Whiteside has been good protecting the rim -- in the 78th percentile allowing 0.924 pointer per possession, according to Synergy Sports Technology -- but the defense has been pretty much the same with him on or off the court. His lack of foot-speed and lateral movement allows him to be exploited in pick-and-rolls, and he has a penchant for leaving his position to chase blocked shots. Having Nurkic or Collins on the court with him will help make up for some of these shortcomings.
Looking at the numbers, small sample size notwithstanding, it's easy to project a much better Blazers defense with Nurkic and Collins back in action.
Ask the current No. 1 seed Los Angeles Lakers which player they'd most fear in a seven-game series against any of the six non-playoff teams invited to Orlando, and they'll most likely all say Damian Lillard -- at least they should. Not only has Lillard taken his game to new offensive levels this season, but you need look no further than last postseason to see how he's capable of ripping the heart out of a playoff opponent.
If the Blazers are involved in a one-game tiebreaker or eventual play-in tournament, they have a significant experience advantage over any team except the Spurs, and Lillard would be the best player on the floor in any of those scenarios. In the playoffs or in win-or-go-home situations, sometimes that's all it takes.

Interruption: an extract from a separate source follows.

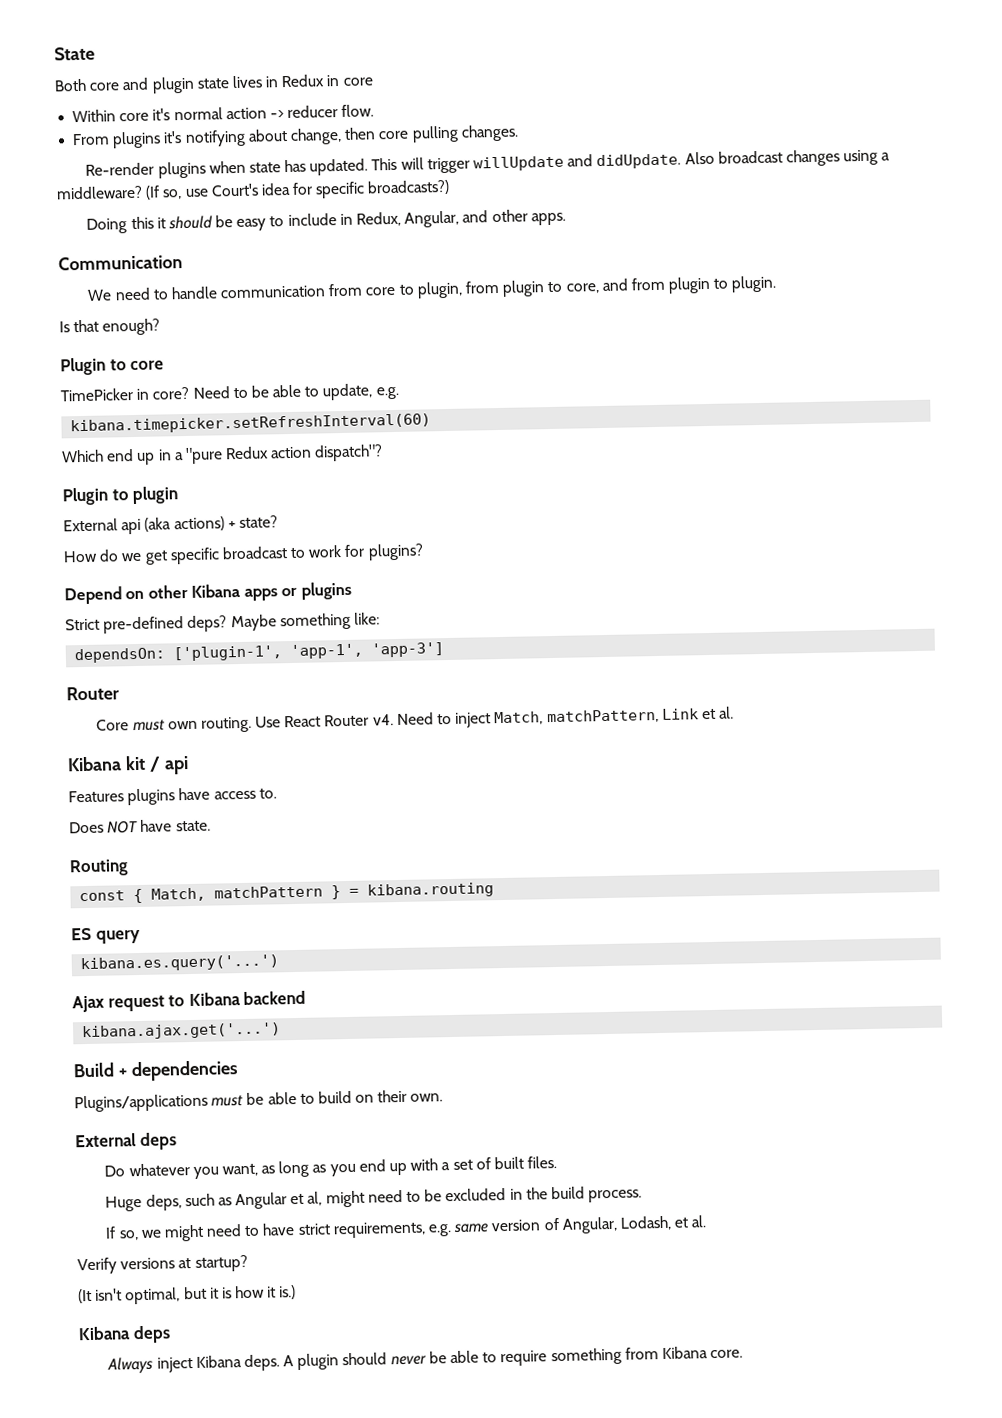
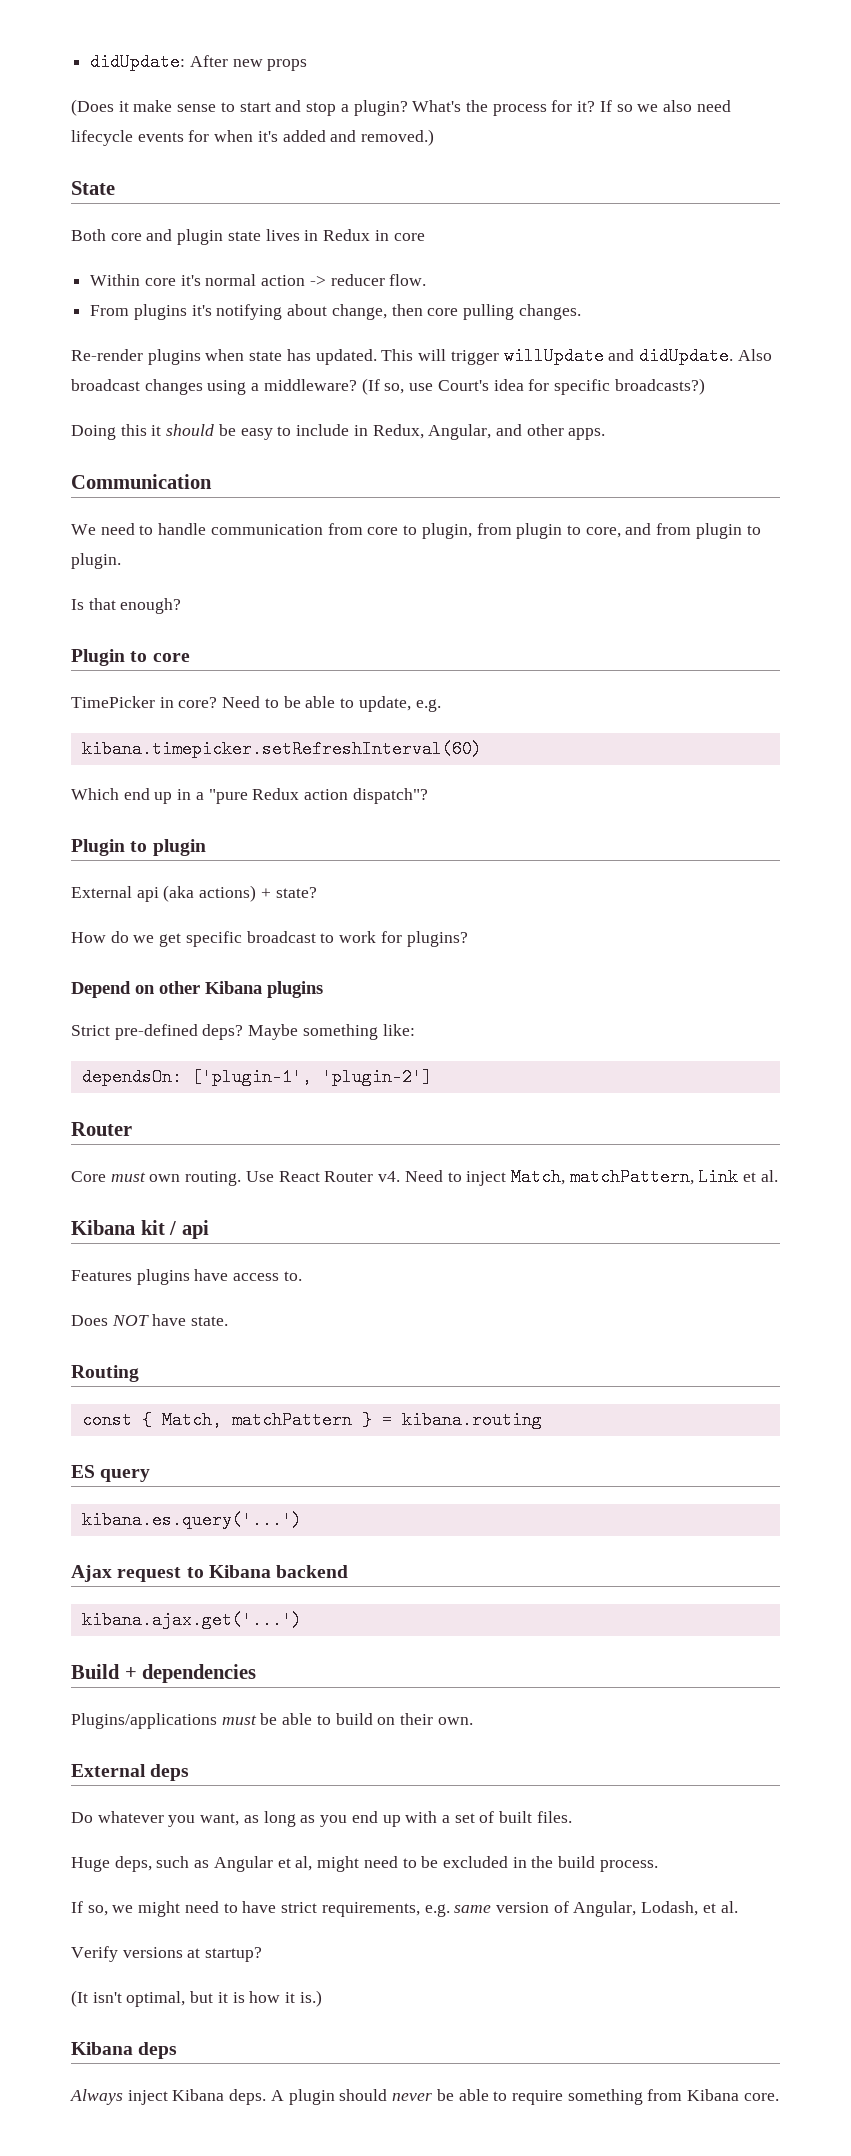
(54, 53) none -> [90,53,308,71] [71,99,731,116] [71,129,435,146] didUpdate: After new props // (Does it make sense to start and stop a plugin? What's the process for it? If so we also need lifecycle events for when it's added and removed.) //
[243,587,298,601] apps or -> (262, 987) none
[290,642,445,660] 'app-1', 'app-3'] -> [321,1068,432,1086] 'plugin-2']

Should the Blazers make the playoffs, an upset of the Lakers is still extremely unlikely, but Lillard averaged 36 points in three games against them, including a 48-point explosion in a win in Los Angeles on the last day of January. The prospect of facing him on a defending Western Conference finalist is likely more daunting than playing teams led by young stars gaining their first playoff experience like the Grizzlies (Ja Morant and Jaren Jackson Jr.), Pelicans (Zion Williamson and Brandon Ingram) or Kings (De'Aaron Fox and Buddy Hield). Outside of Lillard, the addition of Collins and Nurkic will help Portland match up against the two-big lineups that the Lakers roll out with Anthony Davis and JaVale McGee or Dwight Howard.
The play-in tournament for the No. 8 seeds is a bit confusing, but essentially the No. 9 seed, as long as they are within four games of the No. 8 seed after the eight "seeding" games, will get a chance to play for a postseason berth. The No. 9 seed would then need to beat the No. 8 seed twice in a row to advance, while the No. 8 seed would only have to win once. However, there is a realistic scenario on the horizon: What if multiple teams tie for the No. 9 spot and they're all within four games of the No. 8 seed?
Rather than engage in multiple tiebreaker scenarios or a series of one-game playoffs, the NBA will reportedly award the No. 9 spot to the team with the best winning percentage, which gives the Blazers a significant advantage. Portland played 66 games this season before the hiatus -- two more than the Pelicans and Kings, and three more than the Spurs. That means that if all four teams end up the same number of games behind after the eight seeding games, the Blazers will still have a better overall winning percentage by virtue of having played more games, and they'd get the No. 9 spot.
Surely Portland is hoping it won't come to that, but the weird schedule quirk could end up working in their favor.